- _TO-DO ITEM_
Copy the text of every entry below word for word, and leave the pictures out of your answer.

[Start of Attachment]

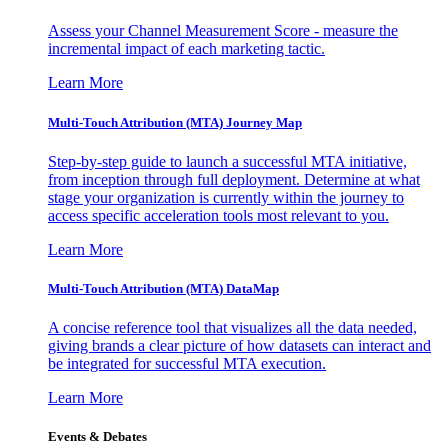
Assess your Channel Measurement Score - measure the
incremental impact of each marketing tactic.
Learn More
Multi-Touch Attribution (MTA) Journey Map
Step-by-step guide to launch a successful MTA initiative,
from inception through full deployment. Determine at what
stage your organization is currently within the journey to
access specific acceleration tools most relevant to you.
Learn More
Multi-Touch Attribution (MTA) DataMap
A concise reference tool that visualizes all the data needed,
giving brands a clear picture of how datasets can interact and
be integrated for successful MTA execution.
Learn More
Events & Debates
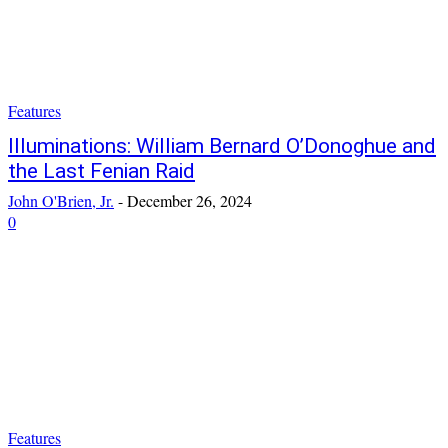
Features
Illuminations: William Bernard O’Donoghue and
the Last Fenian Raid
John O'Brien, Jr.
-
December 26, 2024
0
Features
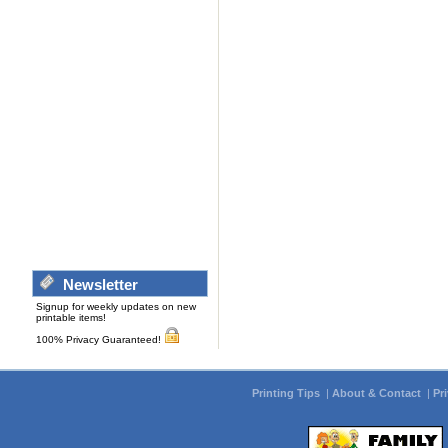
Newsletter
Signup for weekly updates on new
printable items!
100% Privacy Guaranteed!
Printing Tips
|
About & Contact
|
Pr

[End of Attachment]

- _RESPONSE BELOW_
Assess your Channel Measurement Score - measure the
incremental impact of each marketing tactic.
Learn More
Multi-Touch Attribution (MTA) Journey Map
Step-by-step guide to launch a successful MTA initiative,
from inception through full deployment. Determine at what
stage your organization is currently within the journey to
access specific acceleration tools most relevant to you.
Learn More
Multi-Touch Attribution (MTA) DataMap
A concise reference tool that visualizes all the data needed,
giving brands a clear picture of how datasets can interact and
be integrated for successful MTA execution.
Learn More
Events & Debates
Features
Illuminations: William Bernard O’Donoghue and
the Last Fenian Raid
John O'Brien, Jr.
-
December 26, 2024
0
Features
Newsletter
Signup for weekly updates on new
printable items!
100% Privacy Guaranteed!
Printing Tips
|
About & Contact
|
Pr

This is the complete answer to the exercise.